> _Try it_: Gather, from the data below, each line in which the word "https" occurs.

> _Excerpted data_:
═══

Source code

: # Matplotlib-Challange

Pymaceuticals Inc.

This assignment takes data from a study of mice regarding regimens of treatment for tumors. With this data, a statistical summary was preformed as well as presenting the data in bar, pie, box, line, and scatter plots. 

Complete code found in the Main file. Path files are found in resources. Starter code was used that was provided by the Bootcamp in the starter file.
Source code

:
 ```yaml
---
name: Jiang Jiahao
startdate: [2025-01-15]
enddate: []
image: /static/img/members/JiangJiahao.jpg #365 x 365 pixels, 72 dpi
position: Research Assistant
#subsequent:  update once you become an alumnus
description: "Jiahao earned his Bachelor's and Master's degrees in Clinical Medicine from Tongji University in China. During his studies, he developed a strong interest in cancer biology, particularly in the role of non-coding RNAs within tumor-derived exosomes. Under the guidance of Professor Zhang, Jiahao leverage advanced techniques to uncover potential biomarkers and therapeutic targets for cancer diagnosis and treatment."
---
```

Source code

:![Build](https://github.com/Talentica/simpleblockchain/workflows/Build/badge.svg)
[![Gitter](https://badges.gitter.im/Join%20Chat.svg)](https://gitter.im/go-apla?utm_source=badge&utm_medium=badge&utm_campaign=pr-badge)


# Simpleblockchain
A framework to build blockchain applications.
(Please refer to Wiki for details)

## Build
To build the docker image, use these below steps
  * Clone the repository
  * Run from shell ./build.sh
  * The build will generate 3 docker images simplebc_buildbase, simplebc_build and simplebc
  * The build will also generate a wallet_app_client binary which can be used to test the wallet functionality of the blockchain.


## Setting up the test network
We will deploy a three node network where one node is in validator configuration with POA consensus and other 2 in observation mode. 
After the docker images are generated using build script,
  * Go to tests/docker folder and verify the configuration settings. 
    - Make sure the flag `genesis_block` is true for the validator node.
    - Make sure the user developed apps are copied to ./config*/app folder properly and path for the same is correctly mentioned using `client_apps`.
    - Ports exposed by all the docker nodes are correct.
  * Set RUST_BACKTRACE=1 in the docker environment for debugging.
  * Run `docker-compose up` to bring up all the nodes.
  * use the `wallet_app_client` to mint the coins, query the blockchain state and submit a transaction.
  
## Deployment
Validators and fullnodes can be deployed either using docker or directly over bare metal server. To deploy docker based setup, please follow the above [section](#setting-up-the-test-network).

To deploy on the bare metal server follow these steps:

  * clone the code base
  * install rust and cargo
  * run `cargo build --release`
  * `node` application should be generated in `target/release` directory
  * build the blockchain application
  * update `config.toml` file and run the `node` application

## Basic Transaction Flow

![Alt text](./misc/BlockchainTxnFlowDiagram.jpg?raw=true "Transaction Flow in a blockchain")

═══

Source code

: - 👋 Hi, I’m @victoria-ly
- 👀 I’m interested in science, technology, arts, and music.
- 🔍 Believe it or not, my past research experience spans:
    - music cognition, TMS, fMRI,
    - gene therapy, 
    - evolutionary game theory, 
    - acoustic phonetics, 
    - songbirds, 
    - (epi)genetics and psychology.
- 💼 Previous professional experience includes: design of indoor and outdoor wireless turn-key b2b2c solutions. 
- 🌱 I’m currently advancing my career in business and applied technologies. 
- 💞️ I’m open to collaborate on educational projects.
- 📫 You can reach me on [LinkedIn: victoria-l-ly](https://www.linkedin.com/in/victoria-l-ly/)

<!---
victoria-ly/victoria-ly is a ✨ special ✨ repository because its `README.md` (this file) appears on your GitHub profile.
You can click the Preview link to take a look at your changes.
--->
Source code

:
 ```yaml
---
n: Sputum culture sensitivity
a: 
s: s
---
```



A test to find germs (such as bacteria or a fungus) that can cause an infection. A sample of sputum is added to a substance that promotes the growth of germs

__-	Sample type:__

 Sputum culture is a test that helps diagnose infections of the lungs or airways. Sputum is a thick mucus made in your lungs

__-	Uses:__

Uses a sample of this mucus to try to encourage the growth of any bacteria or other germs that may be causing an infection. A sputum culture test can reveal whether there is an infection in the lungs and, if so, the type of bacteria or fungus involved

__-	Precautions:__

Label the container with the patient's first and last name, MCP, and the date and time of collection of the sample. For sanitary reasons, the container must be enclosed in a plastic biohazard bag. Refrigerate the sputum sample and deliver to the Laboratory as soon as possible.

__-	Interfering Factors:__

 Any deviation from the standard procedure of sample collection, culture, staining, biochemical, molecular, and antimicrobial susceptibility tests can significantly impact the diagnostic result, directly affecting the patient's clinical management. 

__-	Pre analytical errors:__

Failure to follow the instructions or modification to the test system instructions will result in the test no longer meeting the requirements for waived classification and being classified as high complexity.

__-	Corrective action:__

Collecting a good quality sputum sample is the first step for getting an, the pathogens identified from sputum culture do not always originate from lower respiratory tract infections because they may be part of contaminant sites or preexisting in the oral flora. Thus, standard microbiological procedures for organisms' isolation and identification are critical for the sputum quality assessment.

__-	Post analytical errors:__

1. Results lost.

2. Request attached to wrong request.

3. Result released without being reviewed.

═══

> _Task answer_:
:![Build](https://github.com/Talentica/simpleblockchain/workflows/Build/badge.svg)
[![Gitter](https://badges.gitter.im/Join%20Chat.svg)](https://gitter.im/go-apla?utm_source=badge&utm_medium=badge&utm_campaign=pr-badge)
- 📫 You can reach me on [LinkedIn: victoria-l-ly](https://www.linkedin.com/in/victoria-l-ly/)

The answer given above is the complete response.